What exactly do they see? Higher acuities. Yes, Americans are showing up at New York hospitals and hospitals across the country sicker each year. In fact, longevity ticked down 0.1 percent for American males last year (one factor was white men with cardiovascular illness) for the first time in a generation.
This acuity crisis can be tied to many factors, but one is that large numbers of Americans with health insurance do not use their coverage because they simply cannot afford to do so. The Commonwealth Fund figures released annually show no fewer than 30 percent of insured Americans fail to seek medical treatment or fill their prescriptions when ill because, even with insurance, they are still unable to pay for it. Insurance premiums were up 15 percent in New York in 2017, and are expected to far outpace inflation in the coming decade.
Morality, human suffering and all notions of empathy aside: the sheer cost of this shortcoming to society is massive. People are getting very sick and losing days on the job or foregoing other productive tasks all because they cannot afford healthcare. And they return to the hospital over and over again because their illness persists.

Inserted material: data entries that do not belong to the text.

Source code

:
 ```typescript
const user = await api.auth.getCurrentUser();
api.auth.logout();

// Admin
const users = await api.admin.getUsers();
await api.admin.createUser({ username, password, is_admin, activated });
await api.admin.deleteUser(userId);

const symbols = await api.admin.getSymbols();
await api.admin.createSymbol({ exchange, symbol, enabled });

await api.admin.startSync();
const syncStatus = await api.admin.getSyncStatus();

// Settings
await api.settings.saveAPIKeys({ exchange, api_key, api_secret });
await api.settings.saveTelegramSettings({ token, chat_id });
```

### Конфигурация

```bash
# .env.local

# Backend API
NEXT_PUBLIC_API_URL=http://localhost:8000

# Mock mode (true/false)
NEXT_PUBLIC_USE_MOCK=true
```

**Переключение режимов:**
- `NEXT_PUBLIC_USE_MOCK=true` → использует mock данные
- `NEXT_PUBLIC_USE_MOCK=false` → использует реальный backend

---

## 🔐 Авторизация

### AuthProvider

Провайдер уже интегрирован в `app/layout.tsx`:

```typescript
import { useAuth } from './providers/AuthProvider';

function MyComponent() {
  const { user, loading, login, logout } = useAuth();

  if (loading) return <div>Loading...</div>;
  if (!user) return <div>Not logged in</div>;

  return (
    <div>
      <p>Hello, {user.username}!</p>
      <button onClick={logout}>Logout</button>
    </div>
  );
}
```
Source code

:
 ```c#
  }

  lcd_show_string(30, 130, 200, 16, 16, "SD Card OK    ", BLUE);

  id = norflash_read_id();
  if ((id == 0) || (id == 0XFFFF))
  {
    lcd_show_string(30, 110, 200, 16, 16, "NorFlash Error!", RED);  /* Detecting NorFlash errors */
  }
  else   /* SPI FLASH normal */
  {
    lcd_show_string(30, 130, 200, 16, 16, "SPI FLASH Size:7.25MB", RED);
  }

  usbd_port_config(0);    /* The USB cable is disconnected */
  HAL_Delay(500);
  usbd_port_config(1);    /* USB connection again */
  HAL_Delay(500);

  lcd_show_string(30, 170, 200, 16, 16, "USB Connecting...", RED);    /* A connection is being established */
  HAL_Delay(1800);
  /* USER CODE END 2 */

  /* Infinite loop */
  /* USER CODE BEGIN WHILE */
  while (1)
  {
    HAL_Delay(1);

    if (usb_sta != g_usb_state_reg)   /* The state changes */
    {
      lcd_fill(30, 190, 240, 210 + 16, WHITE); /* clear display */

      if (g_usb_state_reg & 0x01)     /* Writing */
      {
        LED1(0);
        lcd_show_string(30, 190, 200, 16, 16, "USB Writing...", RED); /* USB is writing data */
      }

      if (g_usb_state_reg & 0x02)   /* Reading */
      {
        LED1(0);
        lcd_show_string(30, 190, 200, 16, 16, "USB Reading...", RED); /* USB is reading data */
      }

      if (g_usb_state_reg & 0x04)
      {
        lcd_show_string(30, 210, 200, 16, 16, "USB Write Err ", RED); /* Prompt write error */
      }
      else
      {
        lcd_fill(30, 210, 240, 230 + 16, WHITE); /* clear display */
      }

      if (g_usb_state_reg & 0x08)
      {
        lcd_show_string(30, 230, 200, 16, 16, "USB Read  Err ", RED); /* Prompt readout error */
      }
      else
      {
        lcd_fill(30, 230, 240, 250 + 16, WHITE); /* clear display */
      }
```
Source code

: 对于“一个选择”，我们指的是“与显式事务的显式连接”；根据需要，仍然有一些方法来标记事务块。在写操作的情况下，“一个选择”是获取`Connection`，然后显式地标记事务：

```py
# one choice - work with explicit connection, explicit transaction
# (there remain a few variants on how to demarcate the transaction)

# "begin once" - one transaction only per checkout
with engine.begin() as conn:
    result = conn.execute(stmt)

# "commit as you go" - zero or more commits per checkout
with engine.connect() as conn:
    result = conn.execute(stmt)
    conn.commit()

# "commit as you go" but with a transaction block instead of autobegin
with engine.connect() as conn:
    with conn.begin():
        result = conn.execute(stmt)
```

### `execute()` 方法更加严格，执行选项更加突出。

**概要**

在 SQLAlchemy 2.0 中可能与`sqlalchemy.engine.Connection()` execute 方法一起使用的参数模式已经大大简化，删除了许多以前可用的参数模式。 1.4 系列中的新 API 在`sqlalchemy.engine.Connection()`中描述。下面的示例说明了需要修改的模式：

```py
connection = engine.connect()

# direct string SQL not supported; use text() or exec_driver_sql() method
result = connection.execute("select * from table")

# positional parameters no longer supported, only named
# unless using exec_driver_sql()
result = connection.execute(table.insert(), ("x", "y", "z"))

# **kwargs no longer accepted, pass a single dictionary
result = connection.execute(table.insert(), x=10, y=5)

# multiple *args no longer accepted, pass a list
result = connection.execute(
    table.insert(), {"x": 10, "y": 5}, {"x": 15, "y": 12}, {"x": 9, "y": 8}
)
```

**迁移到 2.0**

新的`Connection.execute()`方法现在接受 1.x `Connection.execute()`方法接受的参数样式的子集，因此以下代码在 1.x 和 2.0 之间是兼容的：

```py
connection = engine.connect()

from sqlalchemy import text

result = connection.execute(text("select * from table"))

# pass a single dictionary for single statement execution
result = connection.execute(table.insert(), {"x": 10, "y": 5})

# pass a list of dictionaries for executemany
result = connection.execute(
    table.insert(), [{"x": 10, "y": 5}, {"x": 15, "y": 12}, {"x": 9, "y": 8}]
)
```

For those receiving Medicaid, overcrowding at facilities is especially pronounced, as resources are declining.
The federal government is unrelenting in its efforts to cut funds that provide care to underserved communities. That same government has taken aim at eliminating protections for patients with pre-existing conditions in what would result in harsh punishment of the sickest. At every turn, federal authorities fail to heed the calls from nurses, other caregivers and public health advocates to support care for those most in need.
Imagine what devoting our nation’s annual healthcare expenditures of $3.3 trillion to real, comprehensive, universal healthcare for the people would do for Americans? Imagine a system devoted not to profits, but to patients.
In 2015, the five largest healthcare networks in the New York City metro area—excluding the public system—reported that 108 of their executives were paid over $1 million annually, with the average compensation being $2.2 million. Pay packages resemble Wall Street salaries, with bonus pay comprising a large part of total compensation.
The denial of care has now caught up with us, as millions go without care and become very, very sick. Nurses have seen it coming, have described it, decried it and have made this crisis in New York a very top priority.
From the bedside on their units, they can articulate the medical and social unraveling of our population.
There is no question that Americans in the multitudes are wondering: Why are we so sick? Why can’t we afford care? Nurses have the answers.